Saturday, October 15, 2022

THE GREAT GABBO (James Cruze, 1929)

 

Otto is possessed by his alter-ego Gabbo, a domineering narcissist whose mind is as fractured as his soul...or is it vice versa? This very strange and beguiling premise of Ventriloquist and his wooden companion as more human than human (as the Tyrell Corp. would promise a century later) is more than it seems; it transcends the psychological and becomes supernatural. Gabbo (Erich von Stroheim) and Otto (block of wood) are a dynamic duo that is actually a solo act, yet the tiny cohort seems self-aware in its movements and dialogue. The story goes out of its way to present Gabbo’s talent as impossible: shoving handkerchiefs in his mouth, rubber balls, drinking, smoking and gobbling sausages all the while speaking and singing in Otto’s voice! Though Otto has a tube with a rubber ball attached that Gabbo squeezes to make its wooden jaw open/close, Otto often moves and winks seemingly on its own accord! It becomes creepier as the film progresses as Gabbo begins to lose his composure and descend towards madness. 

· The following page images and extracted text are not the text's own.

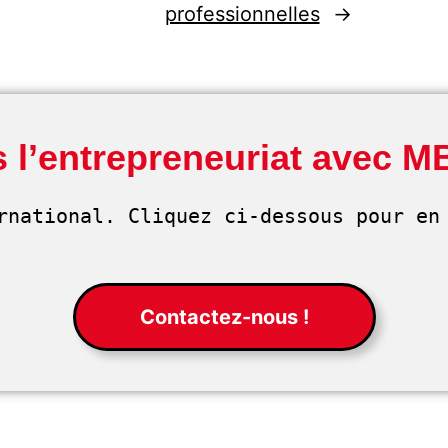
professionnelles
→
 l’entrepreneuriat avec M
rnational. Cliquez ci-dessous pour en 
Contactez-nous !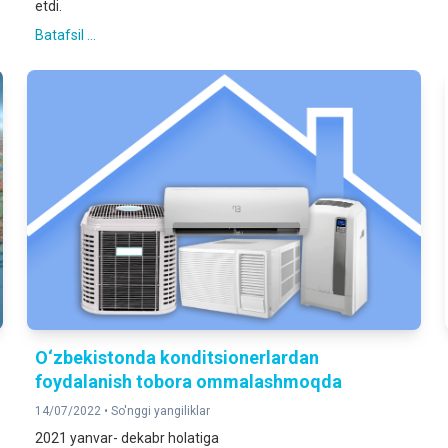
etdi.
Batafsil ...
O‘zbekistonda konditsionerlardan
foydalanish tobora ommalashmoqda
14/07/2022 •
So'nggi yangiliklar
2021 yanvar- dekabr holatiga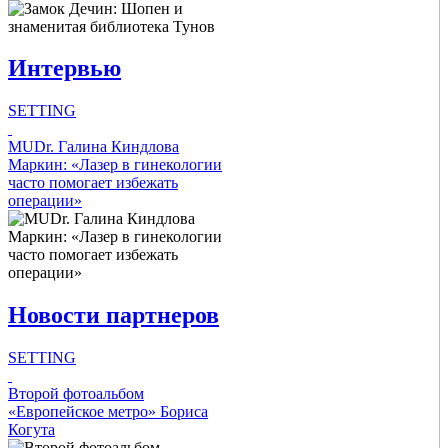
Link Items
Интервью
Show Image
Show
Hide
SETTING
Intro Items
MUDr. Галина Киндлова
Маркин: «Лазер в гинекологии
часто помогает избежать
Link Items
операции»
Show Image
Show
Hide
Новости партнеров
SETTING
Intro Items
Второй фотоальбом
«Европейское метро» Бориса
Когута
Link Items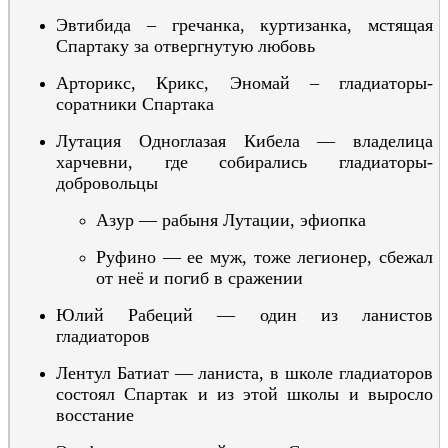
Эвтибида –
гречанка,
куртизанка, мстящая
Спартаку
за отвергнутую любовь
Арторикс, Крикс, Эномай – гладиаторы-
соратники Спартака
Лутация Одноглазая
Кибела
— владелица
харчевни, где собирались гладиаторы-
добровольцы
Азур — рабыня Лутации, эфиопка
Руфино — ее муж, тоже легионер,
сбежал
от неё и погиб в сражении
Юлий Рабеций — один из ланистов
гладиаторов
Лентул Батиат — ланиста, в школе гладиаторов
состоял Спартак и из этой школы и выросло
восстание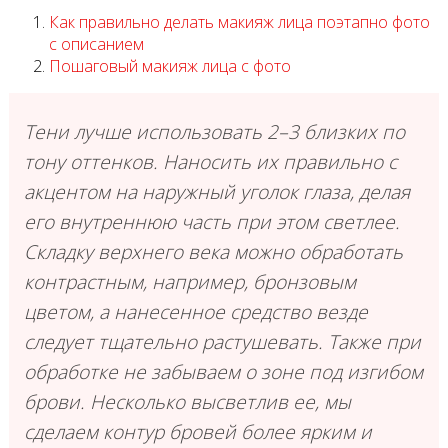
Как правильно делать макияж лица поэтапно фото
с описанием
Пошаговый макияж лица с фото
Тени лучше использовать 2–3 близких по
тону оттенков. Наносить их правильно с
акцентом на наружный уголок глаза, делая
его внутреннюю часть при этом светлее.
Складку верхнего века можно обработать
контрастным, например, бронзовым
цветом, а нанесенное средство везде
следует тщательно растушевать. Также при
обработке не забываем о зоне под изгибом
брови. Несколько высветлив ее, мы
сделаем контур бровей более ярким и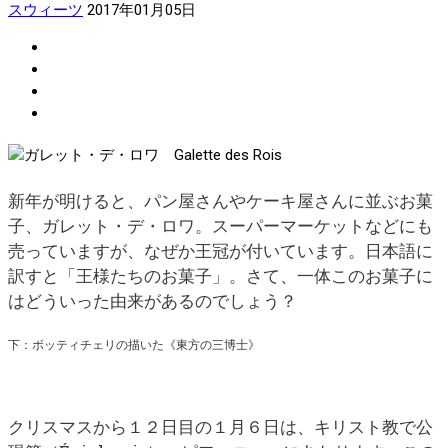
スウィーツ
2017年01月05日
新年が明けると、パン屋さんやケーキ屋さんに並ぶお菓
子、ガレット・デ・ロワ。スーパーマーケットなどにも
売っていますが、なぜか王冠が付いています。日本語に
訳すと「王様たちのお菓子」。さて、一体このお菓子に
はどういった由来があるのでしょう？
下：ボッティチェリの描いた《東方の三博士》
クリスマスから１２日目の１月６日は、キリスト教で公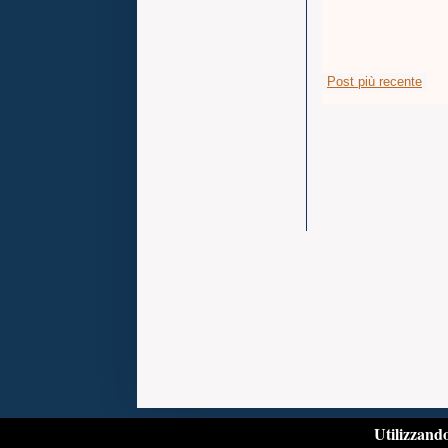
Post più recente
Utilizzando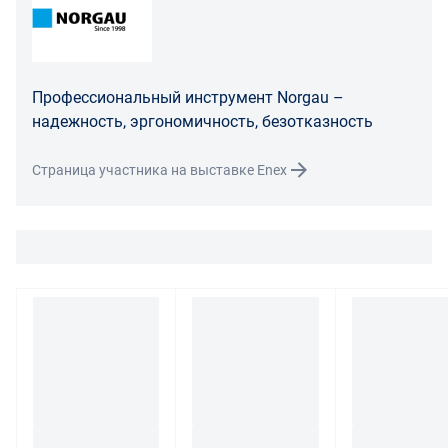
Распределение ответственности
В случае возврата/замены некачественного товара
расходы по доставке товара оплачивает поставщик.
Поставщик оставляет за собой право принять товар
Профессиональный инструмент Norgau –
ненадлежащего качества у покупателя и в случае
надежность, эргономичность, безотказность
необходимости провести проверку качества товара.
Если в результате экспертизы товара установлено, что
Страница участника на выставке Enex
его недостатки возникли вследствие обстоятельств,
за которые не отвечает поставщик, покупатель обязан
возместить поставщику расходы на проведение
экспертизы, а также связанные с ее проведением
расходы на хранение и транспортировку товара.
При обнаружении в товаре какого-либо недостатка
производитель и (или) маркетплейс вправе
потребовать у покупателя предоставить фото товара,
заявленного дефекта, упаковки, маркировки
(шильдика) производителя.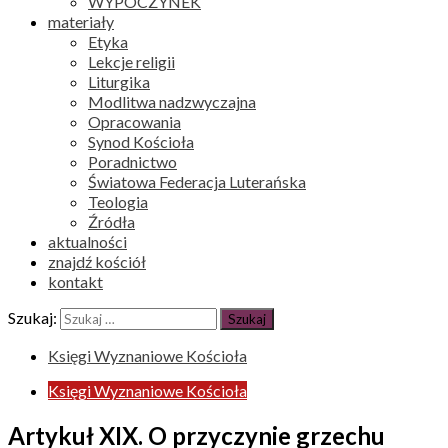
WYPOCZYNEK
materiały
Etyka
Lekcje religii
Liturgika
Modlitwa nadzwyczajna
Opracowania
Synod Kościoła
Poradnictwo
Światowa Federacja Luterańska
Teologia
Źródła
aktualności
znajdź kościół
kontakt
Szukaj:
Księgi Wyznaniowe Kościoła
Księgi Wyznaniowe Kościoła
Artykuł XIX. O przyczynie grzechu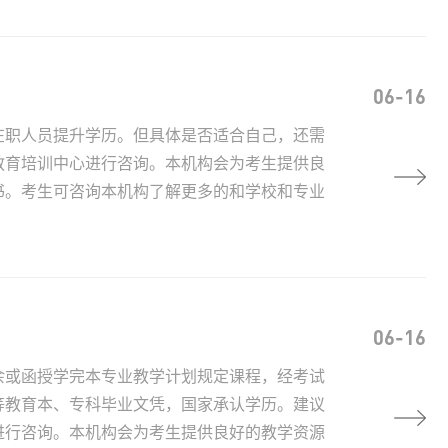
06-16
在职人员提升学历。但具体是否适合自己，还需
教育培训中心进行咨询。本机构会为考生提供良
书。考生可咨询本机构了解更多的和学校和专业
06-16
余或函授学完本专业教学计划规定课程，经考试
等教育本、专科毕业文凭，国家承认学历。建议
进行咨询。本机构会为考生提供良好的教学资源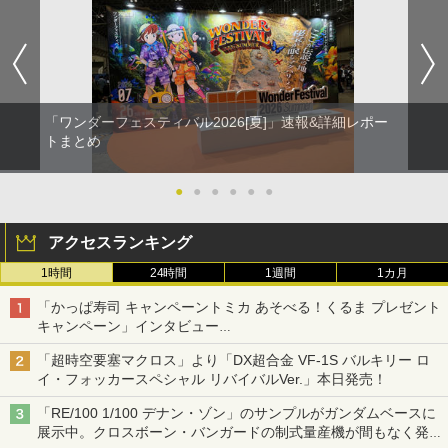
「ワンダーフェスティバル2026[夏]」速報&詳細レポー
トまとめ
●
●
●
●
●
●
アクセスランキング
1時間
24時間
1週間
1カ月
「かっぱ寿司 キャンペーントミカ あそべる！くるま プレゼント
キャンペーン」インタビュー
子どもが楽しめるかっぱ寿司ならではの体験とコラボの楽しさを
「超時空要塞マクロス」より「DX超合金 VF-1S バルキリー ロ
追求
イ・フォッカースペシャル リバイバルVer.」本日発売！
「RE/100 1/100 デナン・ゾン」のサンプルがガンダムベースに
展示中。クロスボーン・バンガードの制式量産機が間もなく発送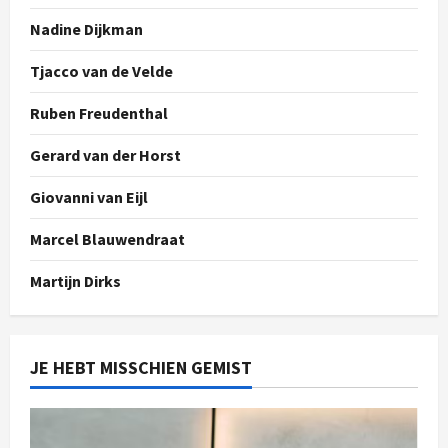
Nadine Dijkman
Tjacco van de Velde
Ruben Freudenthal
Gerard van der Horst
Giovanni van Eijl
Marcel Blauwendraat
Martijn Dirks
JE HEBT MISSCHIEN GEMIST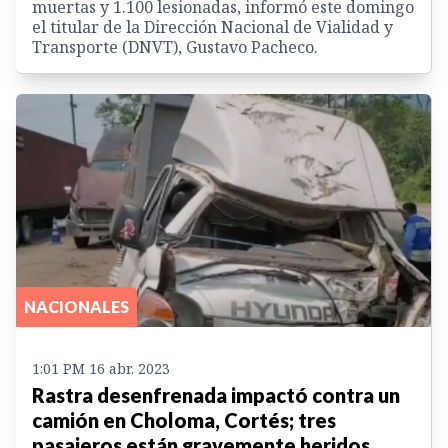
muertas y 1.100 lesionadas, informó este domingo
el titular de la Dirección Nacional de Vialidad y
Transporte (DNVT), Gustavo Pacheco.
NACIONALES
1:01 PM 16 abr. 2023
Rastra desenfrenada impactó contra un
camión en Choloma, Cortés; tres
pasajeros están gravemente heridos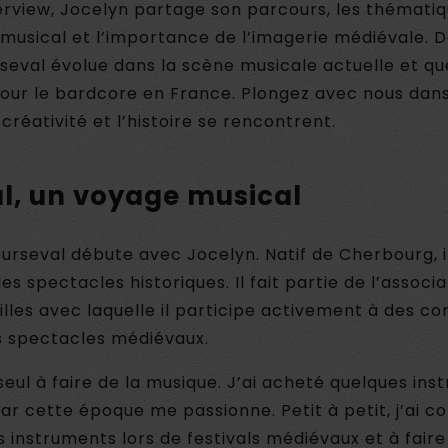
erview, Jocelyn partage son parcours, les thémati
 musical et l’importance de l’imagerie médiévale. 
val évolue dans la scène musicale actuelle et que
our le bardcore en France. Plongez avec nous dans
 créativité et l’histoire se rencontrent.
l, un voyage musical
ourseval débute avec Jocelyn. Natif de Cherbourg, i
es spectacles historiques. Il fait partie de l’associ
illes avec laquelle il participe activement à des c
 spectacles médiévaux.
 seul à faire de la musique. J’ai acheté quelques in
ar cette époque me passionne. Petit à petit, j’ai
s instruments lors de festivals médiévaux et à fair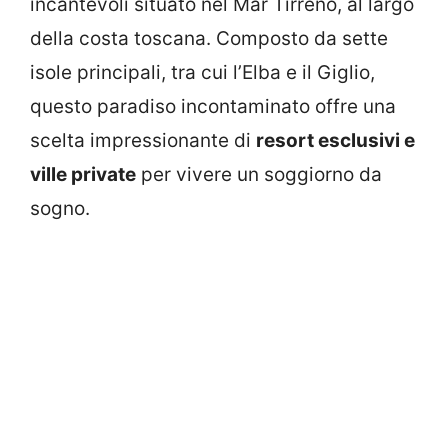
incantevoli situato nel Mar Tirreno, al largo
della costa toscana. Composto da sette
isole principali, tra cui l’Elba e il Giglio,
questo paradiso incontaminato offre una
scelta impressionante di
resort esclusivi e
ville private
per vivere un soggiorno da
sogno.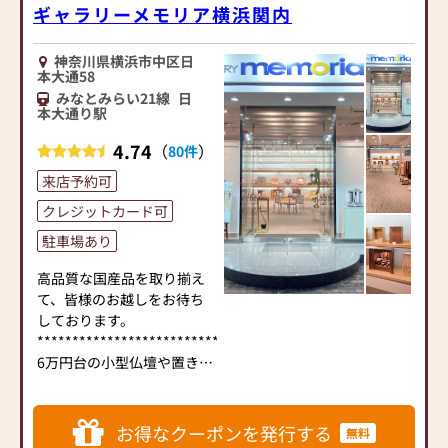
ギャラリーメモリア横浜関内
神奈川県横浜市中区日
本大通58
みなとみらい21線
日
本大通り駅
4.74
（
）
80件
来店予約可
クレジットカード可
駐車場あり
高品質な国産品を取り揃え
て、皆様のお越しをお待ち
しております。
*****************************************************
6万円台の小型仏壇や置き場
所に困らない壁掛仏壇な
ど、現代仏壇200種類の豊富
なラインナップからお選び
お得なクーポンを発行する
無料
いただけます。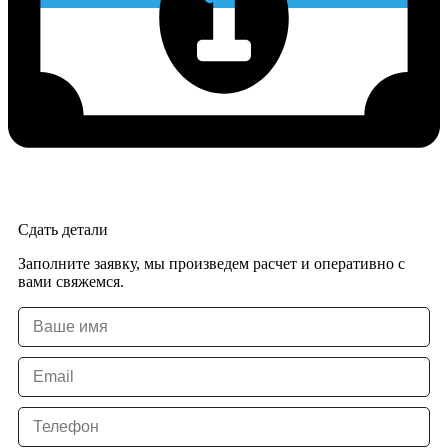
Сдать детали
Заполните заявку, мы произведем расчет и оперативно с
вами свяжемся.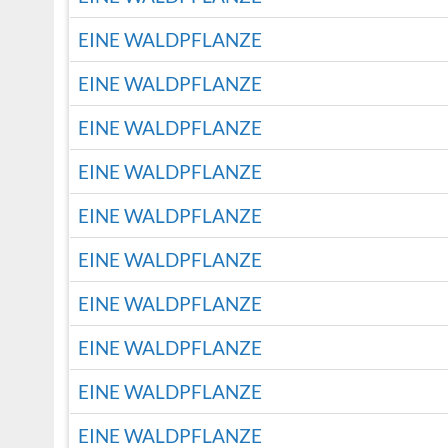
EINE WALDPFLANZE
EINE WALDPFLANZE
EINE WALDPFLANZE
EINE WALDPFLANZE
EINE WALDPFLANZE
EINE WALDPFLANZE
EINE WALDPFLANZE
EINE WALDPFLANZE
EINE WALDPFLANZE
EINE WALDPFLANZE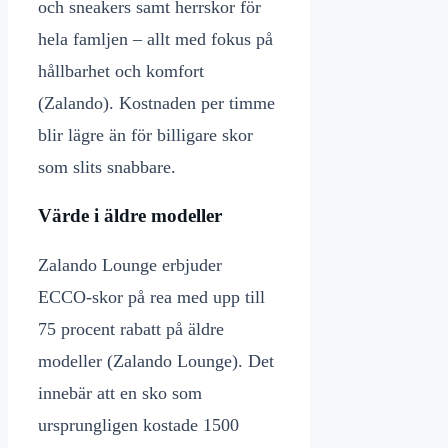
och sneakers samt herrskor för
hela famljen – allt med fokus på
hållbarhet och komfort
(Zalando). Kostnaden per timme
blir lägre än för billigare skor
som slits snabbare.
Värde i äldre modeller
Zalando Lounge erbjuder
ECCO-skor på rea med upp till
75 procent rabatt på äldre
modeller (Zalando Lounge). Det
innebär att en sko som
ursprungligen kostade 1500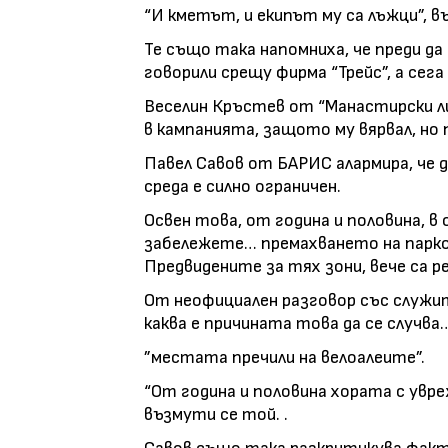
“И кметът, и екипът му са лъжци”,
Те също така напомниха, че преди 
говорили срещу фирма “Трейс”, а сега
Веселин Кръстев от “Манастирски лив
в кампанията, защото му вярвал, но п
Павел Савов от БАРИС алармира, че 
среда е силно ограничен.
Освен това, от година и половина, в
забележете… премахването на парко
Предвидените за тях зони, вече са р
От неофициален разговор със служите
каква е причината това да се случва
”местата пречили на велоалеите”.
“От година и половина хората с увре
възмути се той. .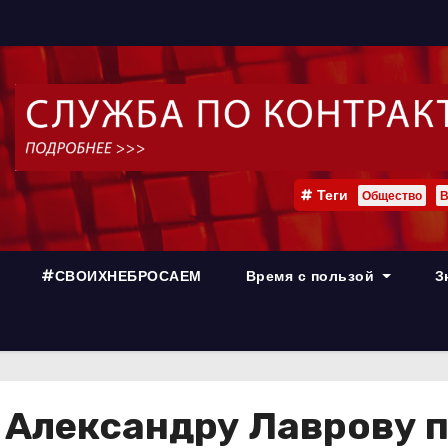
Теги
Общество
В
#СВОИХНЕБРОСАЕМ
Время с пользой
З
Александру Лаврову п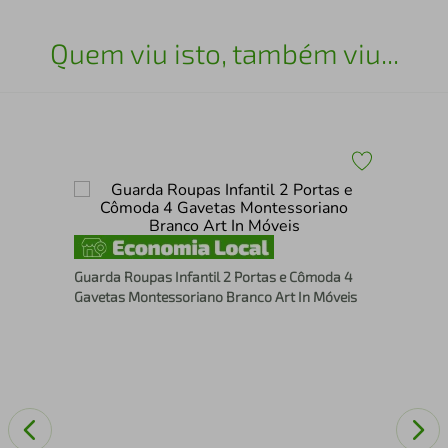
Quem viu isto, também viu...
as
Gua
Bra
Guarda Roupas Infantil 2 Portas e Cômoda 4
Gavetas Montessoriano Branco Art In Móveis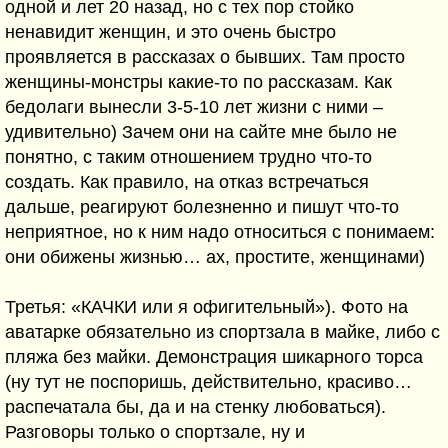
одной и лет 20 назад, но с тех пор стойко
ненавидит женщин, и это очень быстро
проявляется в рассказах о бывших. Там просто
женщины-монстры какие-то по рассказам. Как
бедолаги вынесли 3-5-10 лет жизни с ними –
удивительно) Зачем они на сайте мне было не
понятно, с таким отношением трудно что-то
создать. Как правило, на отказ встречаться
дальше, реагируют болезненно и пишут что-то
неприятное, но к ним надо относиться с понимаем:
они обижены жизнью… ах, простите, женщинами)
Третья: «КАЧКИ или я офигительный»). Фото на
аватарке обязательно из спортзала в майке, либо с
пляжа без майки. Демонстрация шикарного торса
(ну тут не поспоришь, действительно, красиво…
распечатала бы, да и на стенку любоваться).
Разговоры только о спортзале, ну и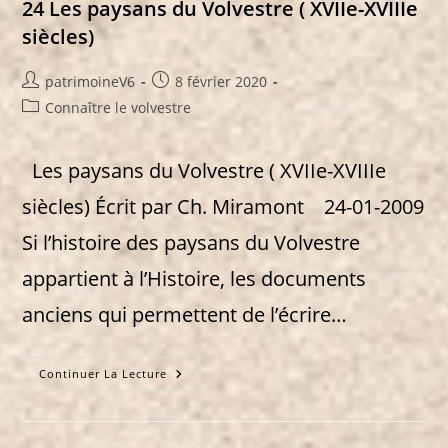
Romaine
24 Les paysans du Volvestre ( XVIIe-XVIIIe
siècles)
Auteur/autrice
Publication
patrimoineV6
8 février 2020
de
publiée :
Post
Connaître le volvestre
la
category:
publication :
Les paysans du Volvestre ( XVIIe-XVIIIe
siècles) Écrit par Ch. Miramont 24-01-2009
Si l’histoire des paysans du Volvestre
appartient à l’Histoire, les documents
anciens qui permettent de l’écrire…
24
Continuer La Lecture
Les
Paysans
Du
Volvestre
(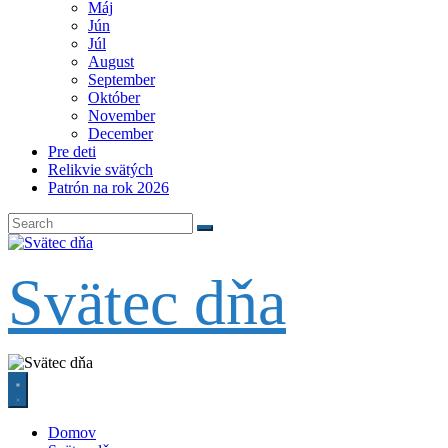
Máj
Jún
Júl
August
September
Október
November
December
Pre deti
Relikvie svätých
Patrón na rok 2026
Svätec dňa
Domov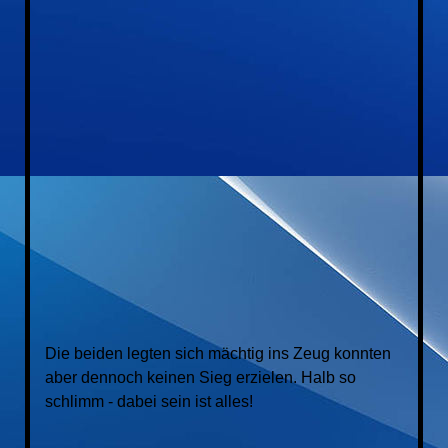
Die beiden legten sich mächtig ins Zeug konnten
aber dennoch keinen Sieg erzielen.
Halb so
schlimm - dabei sein ist alles!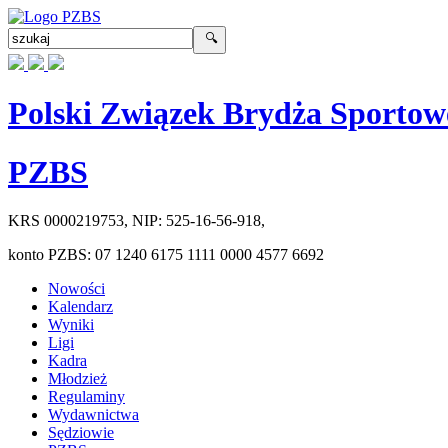
Polski Związek Brydża Sportow
PZBS
KRS
0000219753
, NIP:
525-16-56-918
,
konto PZBS:
07 1240 6175 1111 0000 4577 6692
Nowości
Kalendarz
Wyniki
Ligi
Kadra
Młodzież
Regulaminy
Wydawnictwa
Sędziowie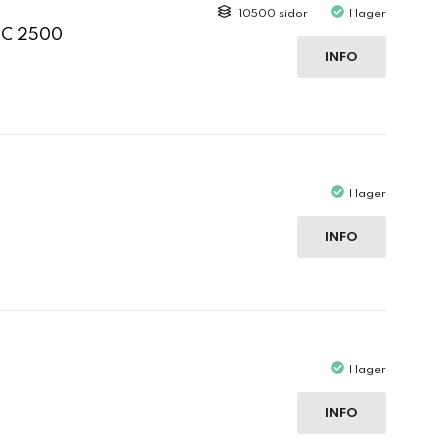
10500 sidor
I lager
 C 2500
INFO
I lager
INFO
I lager
INFO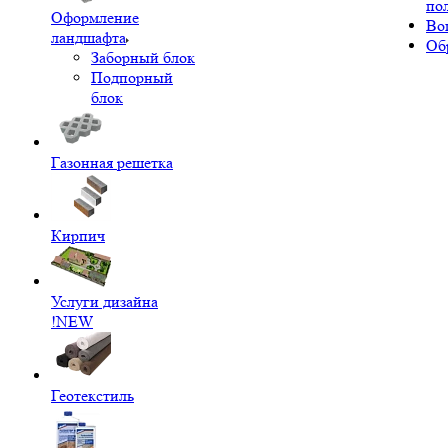
по
Оформление
Во
ландшафта
Об
Заборный блок
Подпорный
блок
Газонная решетка
Кирпич
Услуги дизайна
!NEW
Геотекстиль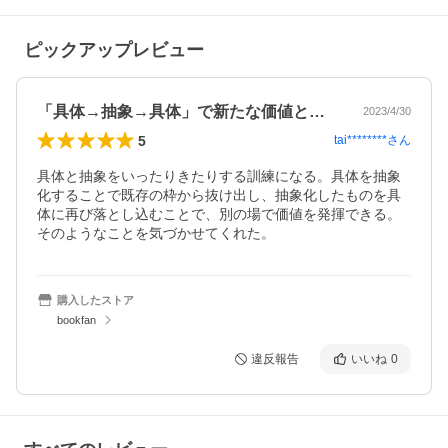
ピックアップレビュー
「具体→抽象→具体」で新たな価値となる
2023/4/30
5
tai********
さん
具体と抽象をいったりきたりする訓練になる。具体を抽象
化することで既存の枠から抜け出し、抽象化したものを具
体に再び落とし込むことで、別の場で価値を発揮できる。
そのようなことを気づかせてくれた。
購入したストア
bookfan
違反報告
いいね
0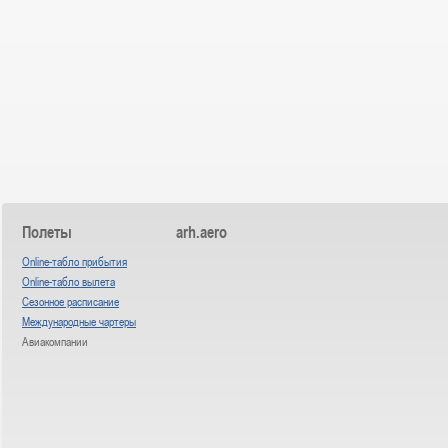
Полеты
arh.aero
Online-табло прибытия
Online-табло вылета
Сезонное расписание
Международные чартеры
Авиакомпании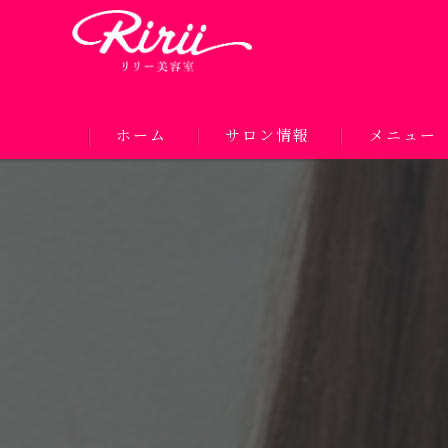
ホーム
サロン情報
メニュー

This early talky posits our melodrama on Broadway so we are caught in the nexus of musical numbers and dance routines which add nothing to the plot except spectacle. Contemporary audiences must have been entranced by the well-choreographed and scantily clad women dressed in sheer blouses who kick and prance their way across the stage, and the rather strange shtick of the spider and the fly: the core strength of the actors/dancers is quite amazing, but I suspect the medium long shots were professional dancers and the actors appear only in the close-ups. Erich von Stroheim’s performance is overpowering, and he commands every scene while the other actors reduce their performances to accentuate his. It works to the benefit of the film as Gabbo is the epicenter and must seem larger-than-life because he lacks a “soul”. Stroheim’s scenes with Otto are strangely compelling as it’s these dialogues that reveal his true self to the audience yet never to his own self: Otto remains a mystery. 

 Mary (Betty Compson) begins the film as Gabbo’s browbeaten and humiliated companion who never loses her own compassion for Gabbo as she sees his humanity trapped in wood. She is forced to leave him in the first act but appears again when Gabbo is Great, his puppeteering act the toast of Broadway. But she doesn’t abandon her own life for his, not willing to become Gabbo’s flesh puppet again which drives him to his final act of destroying Otto: this is psychological suicide, and he breaks apart wandering towards oblivion as his name is removed from the marquee. Gabbo only got from life what he gave others: misery.